Так говорило его лицо, говорили его пылающие глаза, взмахи рук, — пока он произносил свои радостные, порывистые, свои простые слова.
И они пошли — понесли это пламя в конгресс.
И конгресс был словно бы взорван и подожжен этим тихим, незримым, бесшумным пламенем: он почти единогласно — без одного — голосовал независимость милой Венесуэлы — ту независимость, которая родилась еще год назад, но еще не была законна — как дитя счастливой, но позабывшей условность любви.
И крови не было.
И против был только один — поп Мануэль Висенте Майя. Проклятый раб Ватикана; но пусть, пусть будет жив.
Конгресс утвердил государственный флаг — флаг республики и свободы: желтое, синее, красное.
И он взялся за конституцию: федеративная форма правления. Исполнительная власть — три лица, ежемесячно сменяющие друг друга. Свобода печати, свобода собраний, отмена феодальных повинностей, титулов, привилегий церкви. Конец работорговле; индейцы, метисы равны с креолами и испанцами и со всеми белыми.
Работорговле конец, но рабство еще осталось. И земли у мантуанцев, и…
Ладно. Долой подробности. Не все сразу. Дойдем и до этого… мы дойдем.
Радость! Сон! И ни капли крови! Да нет, капли были… но нет! Почти нет! Радость! Сон!
Главное, что осталось от этих дней, — чувство, что ты не сам по себе: не тело, не кости, не тот Симон, не Боливар, а некий радостный, взбалмошный человек, на коего кто-то смотрит со стороны и завидует его легкости, милому разуму и веселью…
То блаженное, утреннее настроение в сердце, которое посещает во дни пасхальной недели, как-то не клеилось в эту весну. В чем было дело, неясно; впрочем, все жаловались на особенную духоту, царившую в пропаренном за эти месяцы воздухе.
Наступил страстной четверг; утро занималось сухое и ясное, люди выходили на улицу, лениво и как-то задавленно топчась у стен, вяло упирая руки в бока, прижмуренно, недовольно поглядывая вокруг:
— Как месса?
— Капеллан уж к среде охрип — то ли от латыни, то ли от рому.
— Ну да.

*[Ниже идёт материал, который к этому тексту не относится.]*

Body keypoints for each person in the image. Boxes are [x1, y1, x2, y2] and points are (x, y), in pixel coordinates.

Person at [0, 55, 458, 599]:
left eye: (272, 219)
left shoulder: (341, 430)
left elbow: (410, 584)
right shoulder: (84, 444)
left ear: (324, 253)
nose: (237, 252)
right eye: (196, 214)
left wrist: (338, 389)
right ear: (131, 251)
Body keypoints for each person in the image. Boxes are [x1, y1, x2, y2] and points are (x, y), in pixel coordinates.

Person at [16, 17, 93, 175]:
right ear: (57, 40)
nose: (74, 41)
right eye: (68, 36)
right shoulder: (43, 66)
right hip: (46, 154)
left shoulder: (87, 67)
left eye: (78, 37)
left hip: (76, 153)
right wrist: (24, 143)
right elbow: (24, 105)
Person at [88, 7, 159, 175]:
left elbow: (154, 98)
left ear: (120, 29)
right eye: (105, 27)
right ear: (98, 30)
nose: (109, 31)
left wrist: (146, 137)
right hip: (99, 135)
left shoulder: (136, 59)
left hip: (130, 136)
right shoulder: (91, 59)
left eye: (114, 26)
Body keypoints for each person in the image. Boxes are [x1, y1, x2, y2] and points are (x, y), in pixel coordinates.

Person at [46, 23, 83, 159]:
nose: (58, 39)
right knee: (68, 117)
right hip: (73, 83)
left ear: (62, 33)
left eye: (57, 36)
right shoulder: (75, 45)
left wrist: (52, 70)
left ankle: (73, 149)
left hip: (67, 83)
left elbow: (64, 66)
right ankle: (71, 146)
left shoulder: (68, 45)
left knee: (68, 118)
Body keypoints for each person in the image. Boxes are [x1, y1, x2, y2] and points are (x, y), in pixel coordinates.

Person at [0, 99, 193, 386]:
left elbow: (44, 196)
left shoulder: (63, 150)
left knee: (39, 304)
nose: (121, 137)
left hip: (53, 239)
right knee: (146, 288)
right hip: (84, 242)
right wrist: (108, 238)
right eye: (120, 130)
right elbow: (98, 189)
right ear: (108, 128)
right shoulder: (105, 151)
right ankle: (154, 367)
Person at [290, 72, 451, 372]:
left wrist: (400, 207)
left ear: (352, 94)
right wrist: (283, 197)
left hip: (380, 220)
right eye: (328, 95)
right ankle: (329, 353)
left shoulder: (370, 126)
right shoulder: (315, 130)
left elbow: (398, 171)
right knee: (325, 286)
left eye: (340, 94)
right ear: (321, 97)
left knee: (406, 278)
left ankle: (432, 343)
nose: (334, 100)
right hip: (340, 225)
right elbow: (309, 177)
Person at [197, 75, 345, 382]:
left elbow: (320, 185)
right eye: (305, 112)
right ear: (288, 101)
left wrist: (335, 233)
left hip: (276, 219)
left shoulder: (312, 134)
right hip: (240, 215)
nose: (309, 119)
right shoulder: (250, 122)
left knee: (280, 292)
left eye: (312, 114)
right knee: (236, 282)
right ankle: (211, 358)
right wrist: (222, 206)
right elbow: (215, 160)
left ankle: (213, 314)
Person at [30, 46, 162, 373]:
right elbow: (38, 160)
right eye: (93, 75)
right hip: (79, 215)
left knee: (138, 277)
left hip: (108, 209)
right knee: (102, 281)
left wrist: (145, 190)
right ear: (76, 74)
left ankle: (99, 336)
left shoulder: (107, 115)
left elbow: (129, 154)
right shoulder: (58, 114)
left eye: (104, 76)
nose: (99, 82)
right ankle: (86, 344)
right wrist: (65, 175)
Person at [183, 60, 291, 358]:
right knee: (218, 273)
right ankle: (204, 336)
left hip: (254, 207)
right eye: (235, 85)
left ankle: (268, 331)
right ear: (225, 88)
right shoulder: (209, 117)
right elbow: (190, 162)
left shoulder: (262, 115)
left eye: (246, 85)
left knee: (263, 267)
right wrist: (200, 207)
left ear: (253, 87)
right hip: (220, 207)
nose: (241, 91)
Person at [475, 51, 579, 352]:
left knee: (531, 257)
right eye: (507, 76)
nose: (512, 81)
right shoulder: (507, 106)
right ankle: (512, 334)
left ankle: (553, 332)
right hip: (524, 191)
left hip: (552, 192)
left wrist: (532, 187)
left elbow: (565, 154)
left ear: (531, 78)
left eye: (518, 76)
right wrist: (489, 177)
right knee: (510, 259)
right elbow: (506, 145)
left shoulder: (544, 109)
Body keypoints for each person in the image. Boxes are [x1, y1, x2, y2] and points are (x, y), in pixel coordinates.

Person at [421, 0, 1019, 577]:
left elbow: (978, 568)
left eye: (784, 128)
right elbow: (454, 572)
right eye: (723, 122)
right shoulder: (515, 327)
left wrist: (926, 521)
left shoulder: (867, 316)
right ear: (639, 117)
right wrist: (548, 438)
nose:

Эти попы. Но бог, он все видит.
— Конечно, конечно.
— Да, поздравляю: в четверг, на Пасху, два года назад, появилась хунта. Два года назад в четверг мы стали свободными.
— Да?
— Точно.
— Что за чертова духота. Святая Мария, прости меня.
— Да. Небывалое небо, необычная духота.
— Сегодня из Калабосо приехал племянник, рассказывает…
— Что? Что?
— В Валенсии, там совсем не так уж спокойно, как пишут в «Гасета де Каракас». Монахи призвали к сопротивлению республике.
— Но что они могут знать — в Калабосо? Валенсия далеко.
— Нет, друзья, ведь это неважно. Слухи идут кругами, они не летают, как кондор.
— Хватит, Люсино. Знаем мы твой язык. Ему бы жернов крутить.
— Да, сухо.
— Ну что в Валенсии?
— Мятеж не подавлен. Боливар расколотил их раз пять, но толку нет. Миранда не знает…
— Да что, уж если они и здесь, в столице, устроили ту резню, помнишь, в начале года?
— Еще бы. У меня зятя стукнули палашом по башке — хорошо, хоть плашмя. А он, полоумный, приносит хоругвь, говорит, отнял у монаха, который орал «Смерть предателям». А говорю: отнеси, дурак! Отнеси назад в церковь! Сегодня тут хунта и все такое, а завтра…
— Да… хунте два года, а церкви — тысяча лет.
— Больше, брат.
— Разве больше?
— Ладно. Пойдем, поздно.
— Но что же в Валенсии?
— Привязался. То самое.
— Но чего им надо?
— Чего! Короля, мирной жизни.
— Испанцы дадут им жизни! Заманят, а после? Они что, вчера родились?
— А ты-то когда родился?
— Я?
— Ха-ха-ха.
— Эх. И напрасно все это… Худой мир лучше доброй ссоры. Порежем друг другу глотки, а после там разбирайся: испанцы, креолы или канарцы, а льянерос? О, вы не знаете этих людей из степи.
— Да, льянерос, люди степи…
— Почем просо?
— А полтора реала.
— Ого!
— А что им, в своей Боготе?
— Ну, там тоже не сладко.
— У них поумнее хунта.
— Когда же Лолиту замуж?
— Да вот, пора.
— А жених? Мантуанец?
— Нет, приезжий; индиго на Кюрасао.
— Ого! Это что же? Уж не голландец ли, не датчанин? Не наш?
— Нет, почти наш. Из Тунхи.
— Ну, это ничего. Свои. Оба привыкнут.